Static Site: Code Journal & Portfolio

You will create a static web site using HTML & CSS. This static site will serve as the foundation for later projects, and will contain information about your programming projects and efforts at Ada.

This is an individual, stage 2 project.

Learning Goals:

  • Practice creating semantic HTML
  • Practice applying visual styles with CSS
  • Use both HTML & CSS together to create a comprehensive design

Project Requirements

This is an individual project. It consists of a baseline and a single wave. You are only permitted to use static HTML and CSS for this project. Preprocessors (haml, erb, sass, less, etc.) and Javascript of any time are not allowed.

Baseline

  • Create an index.html that has the necessary meta information to link a stylesheet called styles.css.
  • Add a <header>, <footer>, and <nav> to your index.html.
  • Create a portfolio.html page that also includes styles.css.
  • Include a link to both pages in the <nav> on both pages.

Primary Requirements

  • Add pages to your static site. The requirement is a minimum of four pages.
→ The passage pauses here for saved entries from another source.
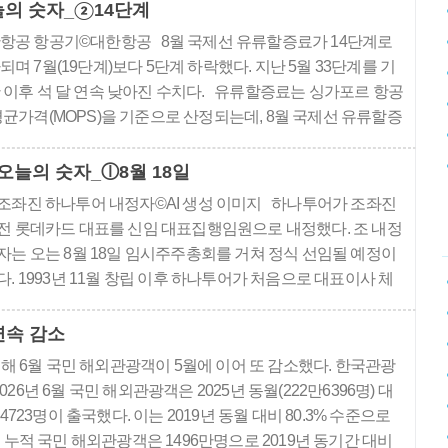
효..
의 숫자_②14단계
항공 항공기©대한항공 8월 국제선 유류할증료가 14단계로
되며 7월(19단계)보다 5단계 하락했다. 지난 5월 33단계를 기
 이후 석 달 연속 낮아진 수치다. 유류할증료는 싱가포르 항공
평균가격(MOPS)을 기준으로 산정되는데, 8월 국제선 유류할증
산정 기간인 6월 16일부터 7월 15일까지 평균 유가가 갤런당
3.48센트(배럴당 119.06달러)로 직전 기간보다 약 16% 낮아진
오늘의 숫자_ⓛ8월 18일
이다. 이 같은 내용이 반영된 8월 발권분 유류할증료..
조좌진 하나투어 내정자©AI 생성 이미지 하나투어가 조좌진
전 롯데카드 대표를 신임 대표집행임원으로 내정했다. 조 내정
자는 오는 8월 18일 임시주주총회를 거쳐 정식 선임될 예정이
다. 1993년 11월 창립 이후 하나투어가 처음으로 대표이사 체
제를 폐지하고 ‘집행임원제도’를 도입함에 따라 리더십 구조 자
체가 바뀌는 전환점을 맞게 됐다. 조 내정자의 선임이 확정되
연속 감소
면, 향후 유창호 공급본부장, 김창훈 상품본부장, 유양길 ..
해 6월 국민 해외관광객이 5월에 이어 또 감소했다. 한국관광
26년 6월 국민 해외관광객은 2025년 동월(222만6396명) 대
만4723명이 출국했다. 이는 2019년 동월 대비 80.3% 수준으로
월 누적 국민 해외관광객은 1496만명으로 2019년 동기간 대비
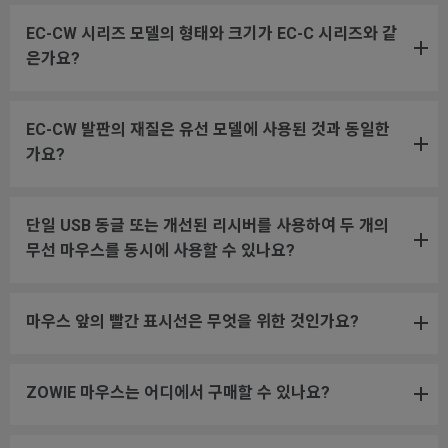
EC-CW 시리즈 모델의 형태와 크기가 EC-C 시리즈와 같
은가요?
EC-CW 발판의 재질은 유선 모델에 사용된 것과 동일한
가요?
단일 USB 동글 또는 개선된 리시버를 사용하여 두 개의
무선 마우스를 동시에 사용할 수 있나요?
마우스 앞의 빨간 표시선은 무엇을 위한 것인가요?
ZOWIE 마우스는 어디에서 구매할 수 있나요?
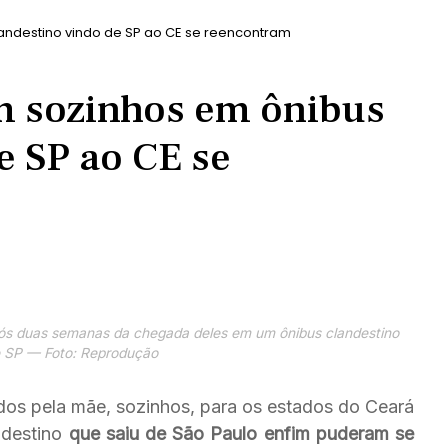
andestino vindo de SP ao CE se reencontram
m sozinhos em ônibus
e SP ao CE se
ós duas semanas da chegada deles em um ônibus clandestino
e SP — Foto: Reprodução
os pela mãe, sozinhos, para os estados do Ceará
destino
que saiu de São Paulo enfim puderam se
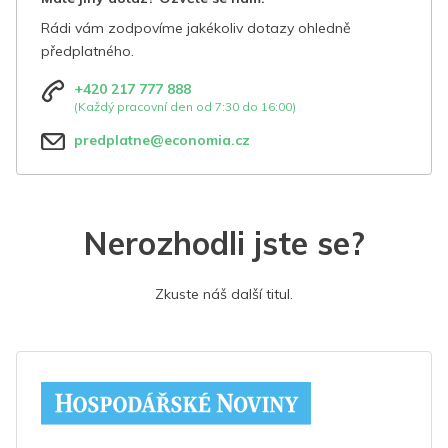
Rádi vám zodpovíme jakékoliv dotazy ohledně
předplatného.
+420 217 777 888
(Každý pracovní den od 7:30 do 16:00)
predplatne@economia.cz
Nerozhodli jste se?
Zkuste náš další titul.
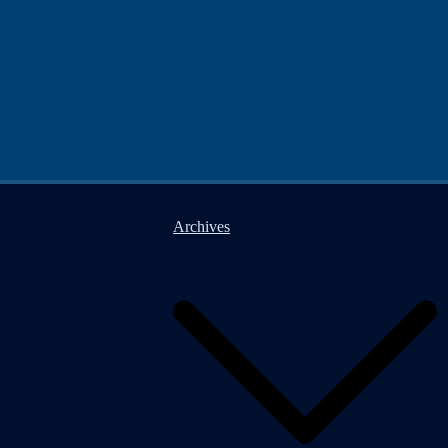
Archives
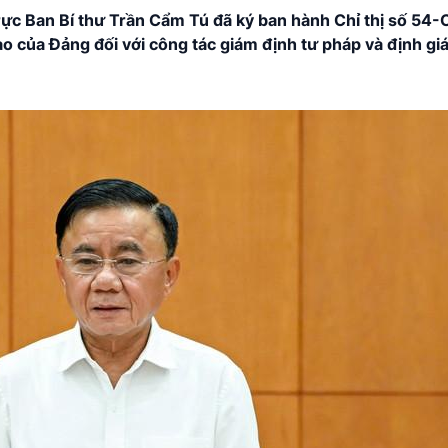
rực Ban Bí thư Trần Cẩm Tú đã ký ban hành Chỉ thị số 54
ạo của Đảng đối với công tác
giám định tư pháp
và định giá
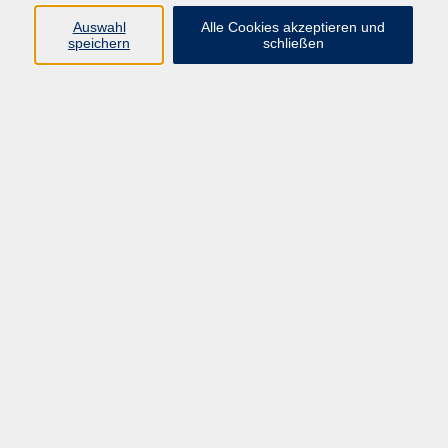
Auswahl
Alle Cookies akzeptieren und
speichern
schließen
Taijiquan - für Fortgeschrittene
Schwertform im Yang-Stil nach Fu Zhong Wen, 2. Hälfte
Do. 01.10.2026 18:30
Weiden i.d.OPf.
Taijiquan - für Anfänger und Fortgeschrittene
Yang-Stil - Lange Form, Teil 1
Do. 01.10.2026 19:45
Weiden i.d.OPf.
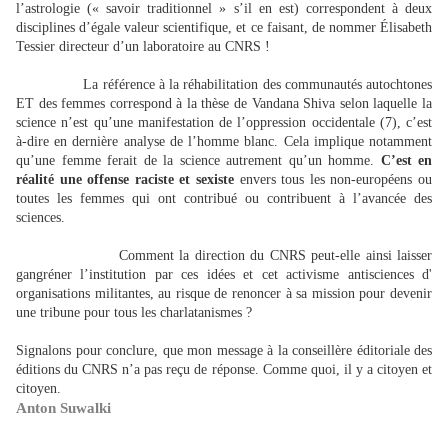
l’astrologie (« savoir traditionnel » s’il en est) correspondent à deux
disciplines d’égale valeur scientifique, et ce faisant, de nommer Élisabeth
Tessier directeur d’un laboratoire au CNRS !
La référence à la réhabilitation des communautés autochtones
ET des femmes correspond à la thèse de Vandana Shiva selon laquelle la
science n’est qu’une manifestation de l’oppression occidentale (7), c’est
à-dire en dernière analyse de l’homme blanc. Cela implique notamment
qu’une femme ferait de la science autrement qu’un homme.
C’est en
réalité une offense raciste et sexiste
envers tous les non-européens ou
toutes les femmes qui ont contribué ou contribuent à l’avancée des
sciences.
Comment la direction du CNRS peut-elle ainsi laisser
gangréner l’institution par ces idées et cet activisme antisciences d'
organisations militantes, au risque de renoncer à sa mission pour devenir
une tribune pour tous les charlatanismes ?
Signalons pour conclure, que mon message à la conseillère éditoriale des
éditions du CNRS n’a pas reçu de réponse. Comme quoi, il y a citoyen et
citoyen.
Anton Suwalki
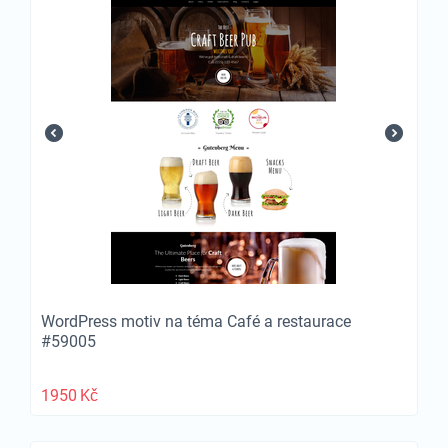
WordPress motiv na téma Café a restaurace
#59005
1950
Kč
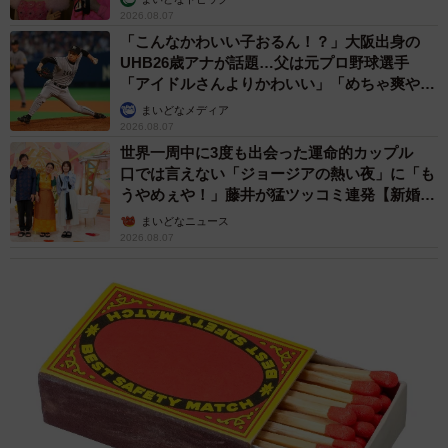
2026.08.07
「こんなかわいい子おるん！？」大阪出身の
UHB26歳アナが話題…父は元プロ野球選手
「アイドルさんよりかわいい」「めちゃ爽や
か」
まいどなメディア
2026.08.07
世界一周中に3度も出会った運命的カップル
口では言えない「ジョージアの熱い夜」に「も
うやめぇや！」藤井が猛ツッコミ連発【新婚さ
ん】
まいどなニュース
2026.08.07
These pages should be:
    • index.html
    • portfolio.html: information about the projects you've completed at Ada (or elsewhere) with links (to github repo), descriptions, images, etc.
    • code-journal.html or hobby-blog.html: article or blog style posts about either your journey/observations about programming or a hobby you enjoy.
    • about.html: some information about you, your interests, background or similar. Whatever you're comfortable sharing.
  • The site should follow best practices including:
    • All markup should be semantic, with consideration of hierarchy and accessibility.
    • CSS should be concise and well formatted
    • Images and stylesheets should be kept in their own folders, called images and stylesheets, respectively.

Optional Enhancements

  • Create a blog/ or code-journal/ directory. Within this directory...
    • create single html file for each entry in your blog/journal
    • update the nav on the rest of your site to reference each entry as a sublist/subnav.
    • update any tags with path references (img, link, a tags) to accomodate for the entries being in a different directory.
  • Create any number of additional pages or directories.

A Word of Caution

Lots of developers find their initial foray into CSS frustrating. Every browser implements the CSS standard a little (or a lot) differently. Learning to manipulate elements and understand the box model takes time. Floats can be especially challenging to developers new to CSS. For this project, focus on understanding the mechanics and semantics of HTML and CSS, and how the two work together.